Em uma outra sequência, é também posto em voga essa moralidade do herói. Nesse momento, Arlequina relata sobre a situação em que teve de chamar o homem-morcego pelas atitudes do Coringa de quase matar Robin. É aí que o primeiro chega e simplesmente atinge quase o limite de matar o “antagonista”, porém não o realiza. Será que realmente há ali uma crença em um sistema de melhora desse homem ou simplesmente matá-lo seria a única solução?
As desconstruções não acontecem apenas de um lado, mas também do outro. Como já pode ser visto, Coringa não é mais o mesmo aqui, tendo assumido a personalidade de um humano comum (incluindo sem sua maquiagem tradicional) e tomando até remédios para tratar de seus problemas psiquiátricos. Entrando nesse último ponto específico, a trama cria um novo traço da personalidade desse vilão, agora com uma relação de necessidade pela existência do alter-ego de Bruce Wayne. É impressionante o trabalho de sutileza de Murphy ao mostrar os pequenos detalhes dessa fixação, antes de ser bem chamativo quando mostra um altar que o opositor tinha do Batman – chegando até ser um pouco assustador com o traço de Matt Hollingsworth.

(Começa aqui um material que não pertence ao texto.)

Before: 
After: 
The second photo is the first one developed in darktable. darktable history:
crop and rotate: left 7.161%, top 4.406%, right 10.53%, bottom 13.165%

Apesar de não ser inovadora, Batman: Cavaleiro Branco traz discussões não apenas de fácil conexão com o personagem-título, porém com o estado atual do mundo e totalmente relacionáveis ao cerne de quem é o homem-morcego. A facilidade na aceitação de certos discursos propostos por alguém que até pouco tempo parecia representar um lado ruim acabam por ser até instigantes, caso transportados para a realidade. Entretanto, a narrativa não coloca valores a prova, mas simplesmente diz que essa mudança pode acontecer, sem haja a necessidade de tomar um lado, por qualquer razão. Sean Murphy é praticamente isento ao retratar tudo, todavia praticamente alertando que isso é meio que impossível.